浮いたお金を使って東京都北区十条(赤羽ではない)の競技ダンス愛好家が集う練習場に通う日々が続いた。
練習場にはシャワーがあり、家に風呂がなくてもそこで浴びれば良いというびんぼっちゃまも裸足で逃げ出すせこい計算もあった。
この頃になるとダンスは完全に自分の生活の一部となっており、「踊らないとなんか落ち着かない」レベルになっていた。
パートナーとの仲が良好でなかったため、一人で来て一人で踊って一人で帰ることもよくあった。

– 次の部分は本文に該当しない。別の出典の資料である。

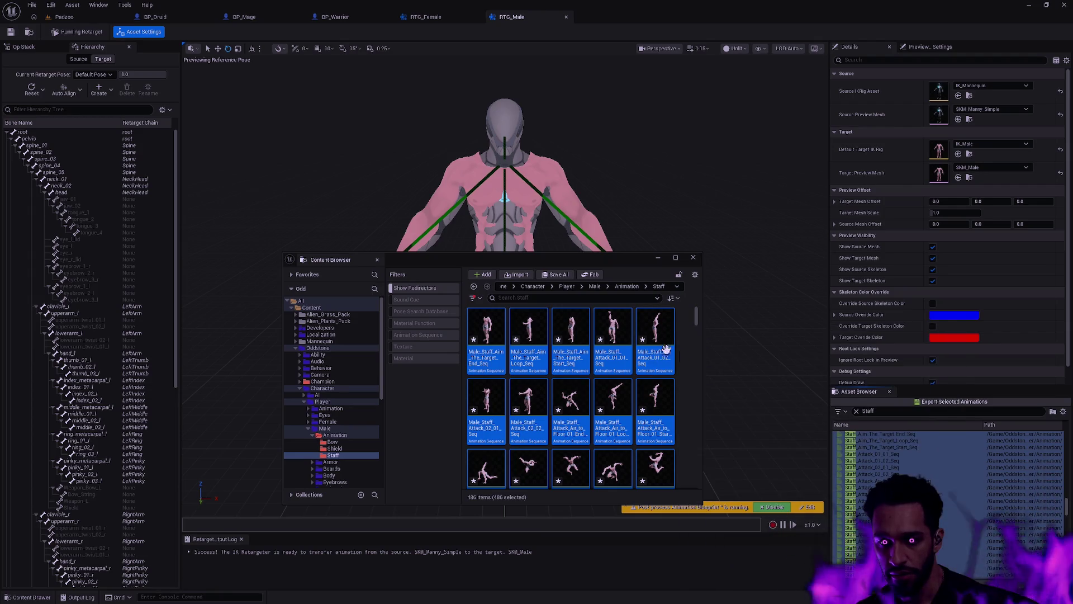
{"action": "scroll", "coordinate": [313, 403], "scroll_direction": "down", "scroll_amount": 2}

あまりに入り浸っていたため、そのうち「シャDOの神」というあだ名がついた(一人での練習をシャドーという)。
ここまでくると半ば病気であった。
 
 5月に迎えた春の六大学戦で、僕は学生競技ダンス人生のピークを迎えた。
ワルツで優勝、クイックステップでも準優勝できた。
大きな大会で優勝できたのも、Aに勝てたのも初めてのことだった。
さらにジャッジだった天野博文先生に決勝で1位を頂いており、これは本当に嬉しかった。
「自分でもやればできる」と、心からそう思った。
この時自分の写真が載ったダンス雑誌は今でも実家に大切に保管してある。
このときの自分はもみあげがルパン三世並みに長い。
ひょっとして天野先生はこのもみあげに1位をくれたのではないか?とか考えてしまうくらい長かった。
続く東部日本選手権でもワルツこそ決勝を逃したものの、スローフォックストロットで決勝入りを果たした。
僕は自他共に認めるトップ選手の一人になっていた。
そうして挑んだ夏の全日本戦で、僕は2次予選で落ちた。
 
前期で優勝していた分、このダメージはクロスカウンターのように効いた。
ここから僕の調子は下り坂をゴロンゴロン音を立てて転げ落ちていくことになる。
それはおむすびころりんも真っ青のひとりローリングストーンであった。
秋の六大学戦では東大の後輩にワルツ・スローフォックストロットとも負けて2位と3位。
秋の東部戦では2種目とも決勝に入れず、順位もちょうど春から1位ずつ下がるというおまけ付き。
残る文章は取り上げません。